(Source material):

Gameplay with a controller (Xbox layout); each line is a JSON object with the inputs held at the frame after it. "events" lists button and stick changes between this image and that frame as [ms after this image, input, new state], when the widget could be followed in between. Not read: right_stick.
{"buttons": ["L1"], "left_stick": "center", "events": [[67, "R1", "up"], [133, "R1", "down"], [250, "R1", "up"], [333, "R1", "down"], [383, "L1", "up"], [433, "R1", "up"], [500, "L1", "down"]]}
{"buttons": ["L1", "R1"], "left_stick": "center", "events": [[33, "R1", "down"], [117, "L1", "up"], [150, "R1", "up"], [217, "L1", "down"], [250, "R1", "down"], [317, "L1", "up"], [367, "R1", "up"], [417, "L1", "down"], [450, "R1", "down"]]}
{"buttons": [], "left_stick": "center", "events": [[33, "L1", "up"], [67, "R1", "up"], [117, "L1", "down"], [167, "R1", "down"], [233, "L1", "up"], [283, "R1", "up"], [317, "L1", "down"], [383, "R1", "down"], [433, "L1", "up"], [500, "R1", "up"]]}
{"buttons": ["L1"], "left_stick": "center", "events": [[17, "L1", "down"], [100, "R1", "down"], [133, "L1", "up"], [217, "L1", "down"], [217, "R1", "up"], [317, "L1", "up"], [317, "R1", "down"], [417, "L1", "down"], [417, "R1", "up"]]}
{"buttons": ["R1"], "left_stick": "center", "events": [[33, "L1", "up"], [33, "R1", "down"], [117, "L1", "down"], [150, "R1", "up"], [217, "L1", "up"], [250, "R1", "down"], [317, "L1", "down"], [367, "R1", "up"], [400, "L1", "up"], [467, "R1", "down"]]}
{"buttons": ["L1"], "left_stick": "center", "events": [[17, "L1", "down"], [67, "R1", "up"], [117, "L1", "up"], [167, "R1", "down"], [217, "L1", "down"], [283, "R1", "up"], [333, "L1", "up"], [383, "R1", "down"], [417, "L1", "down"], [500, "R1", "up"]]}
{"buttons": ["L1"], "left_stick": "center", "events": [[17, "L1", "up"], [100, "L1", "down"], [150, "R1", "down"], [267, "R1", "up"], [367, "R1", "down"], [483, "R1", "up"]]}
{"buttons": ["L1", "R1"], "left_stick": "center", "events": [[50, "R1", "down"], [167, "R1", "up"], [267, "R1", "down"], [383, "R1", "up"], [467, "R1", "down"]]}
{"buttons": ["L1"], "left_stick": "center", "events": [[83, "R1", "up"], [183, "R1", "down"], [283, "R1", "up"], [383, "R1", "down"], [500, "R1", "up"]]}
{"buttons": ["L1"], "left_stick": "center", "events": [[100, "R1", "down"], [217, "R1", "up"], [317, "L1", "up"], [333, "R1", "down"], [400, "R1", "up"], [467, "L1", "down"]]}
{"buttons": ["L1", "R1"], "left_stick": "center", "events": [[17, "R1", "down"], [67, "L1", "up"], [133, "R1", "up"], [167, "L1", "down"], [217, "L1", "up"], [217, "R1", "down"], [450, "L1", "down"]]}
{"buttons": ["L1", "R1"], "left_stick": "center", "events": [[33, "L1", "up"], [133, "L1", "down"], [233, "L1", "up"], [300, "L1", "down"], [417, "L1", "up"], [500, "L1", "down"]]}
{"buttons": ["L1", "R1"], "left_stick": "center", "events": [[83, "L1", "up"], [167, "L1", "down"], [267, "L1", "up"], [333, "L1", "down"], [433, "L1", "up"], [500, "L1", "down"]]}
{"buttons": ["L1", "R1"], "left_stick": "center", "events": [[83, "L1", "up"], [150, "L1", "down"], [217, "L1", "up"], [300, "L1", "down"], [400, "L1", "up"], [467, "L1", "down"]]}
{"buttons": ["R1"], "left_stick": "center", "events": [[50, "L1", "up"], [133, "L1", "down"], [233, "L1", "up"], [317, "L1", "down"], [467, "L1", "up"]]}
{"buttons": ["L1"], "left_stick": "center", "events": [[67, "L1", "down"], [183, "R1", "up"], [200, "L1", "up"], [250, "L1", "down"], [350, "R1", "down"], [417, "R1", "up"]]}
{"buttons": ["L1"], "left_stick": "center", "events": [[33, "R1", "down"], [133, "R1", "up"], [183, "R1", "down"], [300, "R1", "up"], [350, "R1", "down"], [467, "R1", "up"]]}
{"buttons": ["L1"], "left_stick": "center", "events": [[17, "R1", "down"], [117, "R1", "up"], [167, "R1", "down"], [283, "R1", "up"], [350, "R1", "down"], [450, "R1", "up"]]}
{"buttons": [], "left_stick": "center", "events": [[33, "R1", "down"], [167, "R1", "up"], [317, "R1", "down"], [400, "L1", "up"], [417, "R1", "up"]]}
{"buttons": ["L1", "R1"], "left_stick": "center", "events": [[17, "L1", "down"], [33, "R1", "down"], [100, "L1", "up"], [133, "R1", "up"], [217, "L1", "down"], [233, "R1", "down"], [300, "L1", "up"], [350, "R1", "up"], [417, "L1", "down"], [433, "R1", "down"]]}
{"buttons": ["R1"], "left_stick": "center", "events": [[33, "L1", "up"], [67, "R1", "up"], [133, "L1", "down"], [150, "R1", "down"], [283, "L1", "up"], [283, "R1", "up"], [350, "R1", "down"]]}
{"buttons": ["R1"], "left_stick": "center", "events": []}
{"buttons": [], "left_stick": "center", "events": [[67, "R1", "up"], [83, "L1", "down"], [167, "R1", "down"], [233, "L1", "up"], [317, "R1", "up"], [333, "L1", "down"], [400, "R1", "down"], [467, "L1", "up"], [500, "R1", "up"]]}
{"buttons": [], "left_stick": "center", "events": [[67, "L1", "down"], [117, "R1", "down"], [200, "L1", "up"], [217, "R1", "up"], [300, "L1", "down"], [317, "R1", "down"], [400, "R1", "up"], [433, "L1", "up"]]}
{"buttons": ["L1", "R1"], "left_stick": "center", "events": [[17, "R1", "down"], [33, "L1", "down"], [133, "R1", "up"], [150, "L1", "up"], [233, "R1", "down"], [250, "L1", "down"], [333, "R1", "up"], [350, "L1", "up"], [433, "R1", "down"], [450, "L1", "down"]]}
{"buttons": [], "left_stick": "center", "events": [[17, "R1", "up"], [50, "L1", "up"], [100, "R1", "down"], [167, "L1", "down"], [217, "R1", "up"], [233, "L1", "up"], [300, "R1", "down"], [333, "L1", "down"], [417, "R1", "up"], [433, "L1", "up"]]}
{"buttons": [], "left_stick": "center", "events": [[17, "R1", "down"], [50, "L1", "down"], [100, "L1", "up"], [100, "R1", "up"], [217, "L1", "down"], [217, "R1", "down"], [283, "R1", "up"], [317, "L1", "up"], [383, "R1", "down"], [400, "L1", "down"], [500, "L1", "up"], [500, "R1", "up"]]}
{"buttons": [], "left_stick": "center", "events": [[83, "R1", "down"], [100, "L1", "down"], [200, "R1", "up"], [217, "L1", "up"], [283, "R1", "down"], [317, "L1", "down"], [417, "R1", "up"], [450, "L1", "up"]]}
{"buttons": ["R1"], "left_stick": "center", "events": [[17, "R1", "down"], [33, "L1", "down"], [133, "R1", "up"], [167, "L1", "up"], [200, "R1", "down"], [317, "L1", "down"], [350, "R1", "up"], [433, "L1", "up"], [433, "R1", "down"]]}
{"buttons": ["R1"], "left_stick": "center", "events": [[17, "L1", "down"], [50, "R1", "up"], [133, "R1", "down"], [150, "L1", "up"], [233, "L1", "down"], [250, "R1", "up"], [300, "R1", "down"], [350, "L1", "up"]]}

(Assignment): All records must be repeated exactly, with none skipped.

(Solution below):
Gameplay with a controller (Xbox layout); each line is a JSON object with the inputs held at the frame after it. "events" lists button and stick changes between this image and that frame as [ms after this image, input, new state], when the widget could be followed in between. Not read: right_stick.
{"buttons": ["L1"], "left_stick": "center", "events": [[67, "R1", "up"], [133, "R1", "down"], [250, "R1", "up"], [333, "R1", "down"], [383, "L1", "up"], [433, "R1", "up"], [500, "L1", "down"]]}
{"buttons": ["L1", "R1"], "left_stick": "center", "events": [[33, "R1", "down"], [117, "L1", "up"], [150, "R1", "up"], [217, "L1", "down"], [250, "R1", "down"], [317, "L1", "up"], [367, "R1", "up"], [417, "L1", "down"], [450, "R1", "down"]]}
{"buttons": [], "left_stick": "center", "events": [[33, "L1", "up"], [67, "R1", "up"], [117, "L1", "down"], [167, "R1", "down"], [233, "L1", "up"], [283, "R1", "up"], [317, "L1", "down"], [383, "R1", "down"], [433, "L1", "up"], [500, "R1", "up"]]}
{"buttons": ["L1"], "left_stick": "center", "events": [[17, "L1", "down"], [100, "R1", "down"], [133, "L1", "up"], [217, "L1", "down"], [217, "R1", "up"], [317, "L1", "up"], [317, "R1", "down"], [417, "L1", "down"], [417, "R1", "up"]]}
{"buttons": ["R1"], "left_stick": "center", "events": [[33, "L1", "up"], [33, "R1", "down"], [117, "L1", "down"], [150, "R1", "up"], [217, "L1", "up"], [250, "R1", "down"], [317, "L1", "down"], [367, "R1", "up"], [400, "L1", "up"], [467, "R1", "down"]]}
{"buttons": ["L1"], "left_stick": "center", "events": [[17, "L1", "down"], [67, "R1", "up"], [117, "L1", "up"], [167, "R1", "down"], [217, "L1", "down"], [283, "R1", "up"], [333, "L1", "up"], [383, "R1", "down"], [417, "L1", "down"], [500, "R1", "up"]]}
{"buttons": ["L1"], "left_stick": "center", "events": [[17, "L1", "up"], [100, "L1", "down"], [150, "R1", "down"], [267, "R1", "up"], [367, "R1", "down"], [483, "R1", "up"]]}
{"buttons": ["L1", "R1"], "left_stick": "center", "events": [[50, "R1", "down"], [167, "R1", "up"], [267, "R1", "down"], [383, "R1", "up"], [467, "R1", "down"]]}
{"buttons": ["L1"], "left_stick": "center", "events": [[83, "R1", "up"], [183, "R1", "down"], [283, "R1", "up"], [383, "R1", "down"], [500, "R1", "up"]]}
{"buttons": ["L1"], "left_stick": "center", "events": [[100, "R1", "down"], [217, "R1", "up"], [317, "L1", "up"], [333, "R1", "down"], [400, "R1", "up"], [467, "L1", "down"]]}
{"buttons": ["L1", "R1"], "left_stick": "center", "events": [[17, "R1", "down"], [67, "L1", "up"], [133, "R1", "up"], [167, "L1", "down"], [217, "L1", "up"], [217, "R1", "down"], [450, "L1", "down"]]}
{"buttons": ["L1", "R1"], "left_stick": "center", "events": [[33, "L1", "up"], [133, "L1", "down"], [233, "L1", "up"], [300, "L1", "down"], [417, "L1", "up"], [500, "L1", "down"]]}
{"buttons": ["L1", "R1"], "left_stick": "center", "events": [[83, "L1", "up"], [167, "L1", "down"], [267, "L1", "up"], [333, "L1", "down"], [433, "L1", "up"], [500, "L1", "down"]]}
{"buttons": ["L1", "R1"], "left_stick": "center", "events": [[83, "L1", "up"], [150, "L1", "down"], [217, "L1", "up"], [300, "L1", "down"], [400, "L1", "up"], [467, "L1", "down"]]}
{"buttons": ["R1"], "left_stick": "center", "events": [[50, "L1", "up"], [133, "L1", "down"], [233, "L1", "up"], [317, "L1", "down"], [467, "L1", "up"]]}
{"buttons": ["L1"], "left_stick": "center", "events": [[67, "L1", "down"], [183, "R1", "up"], [200, "L1", "up"], [250, "L1", "down"], [350, "R1", "down"], [417, "R1", "up"]]}
{"buttons": ["L1"], "left_stick": "center", "events": [[33, "R1", "down"], [133, "R1", "up"], [183, "R1", "down"], [300, "R1", "up"], [350, "R1", "down"], [467, "R1", "up"]]}
{"buttons": ["L1"], "left_stick": "center", "events": [[17, "R1", "down"], [117, "R1", "up"], [167, "R1", "down"], [283, "R1", "up"], [350, "R1", "down"], [450, "R1", "up"]]}
{"buttons": [], "left_stick": "center", "events": [[33, "R1", "down"], [167, "R1", "up"], [317, "R1", "down"], [400, "L1", "up"], [417, "R1", "up"]]}
{"buttons": ["L1", "R1"], "left_stick": "center", "events": [[17, "L1", "down"], [33, "R1", "down"], [100, "L1", "up"], [133, "R1", "up"], [217, "L1", "down"], [233, "R1", "down"], [300, "L1", "up"], [350, "R1", "up"], [417, "L1", "down"], [433, "R1", "down"]]}
{"buttons": ["R1"], "left_stick": "center", "events": [[33, "L1", "up"], [67, "R1", "up"], [133, "L1", "down"], [150, "R1", "down"], [283, "L1", "up"], [283, "R1", "up"], [350, "R1", "down"]]}
{"buttons": ["R1"], "left_stick": "center", "events": []}
{"buttons": [], "left_stick": "center", "events": [[67, "R1", "up"], [83, "L1", "down"], [167, "R1", "down"], [233, "L1", "up"], [317, "R1", "up"], [333, "L1", "down"], [400, "R1", "down"], [467, "L1", "up"], [500, "R1", "up"]]}
{"buttons": [], "left_stick": "center", "events": [[67, "L1", "down"], [117, "R1", "down"], [200, "L1", "up"], [217, "R1", "up"], [300, "L1", "down"], [317, "R1", "down"], [400, "R1", "up"], [433, "L1", "up"]]}
{"buttons": ["L1", "R1"], "left_stick": "center", "events": [[17, "R1", "down"], [33, "L1", "down"], [133, "R1", "up"], [150, "L1", "up"], [233, "R1", "down"], [250, "L1", "down"], [333, "R1", "up"], [350, "L1", "up"], [433, "R1", "down"], [450, "L1", "down"]]}
{"buttons": [], "left_stick": "center", "events": [[17, "R1", "up"], [50, "L1", "up"], [100, "R1", "down"], [167, "L1", "down"], [217, "R1", "up"], [233, "L1", "up"], [300, "R1", "down"], [333, "L1", "down"], [417, "R1", "up"], [433, "L1", "up"]]}
{"buttons": [], "left_stick": "center", "events": [[17, "R1", "down"], [50, "L1", "down"], [100, "L1", "up"], [100, "R1", "up"], [217, "L1", "down"], [217, "R1", "down"], [283, "R1", "up"], [317, "L1", "up"], [383, "R1", "down"], [400, "L1", "down"], [500, "L1", "up"], [500, "R1", "up"]]}
{"buttons": [], "left_stick": "center", "events": [[83, "R1", "down"], [100, "L1", "down"], [200, "R1", "up"], [217, "L1", "up"], [283, "R1", "down"], [317, "L1", "down"], [417, "R1", "up"], [450, "L1", "up"]]}
{"buttons": ["R1"], "left_stick": "center", "events": [[17, "R1", "down"], [33, "L1", "down"], [133, "R1", "up"], [167, "L1", "up"], [200, "R1", "down"], [317, "L1", "down"], [350, "R1", "up"], [433, "L1", "up"], [433, "R1", "down"]]}
{"buttons": ["R1"], "left_stick": "center", "events": [[17, "L1", "down"], [50, "R1", "up"], [133, "R1", "down"], [150, "L1", "up"], [233, "L1", "down"], [250, "R1", "up"], [300, "R1", "down"], [350, "L1", "up"]]}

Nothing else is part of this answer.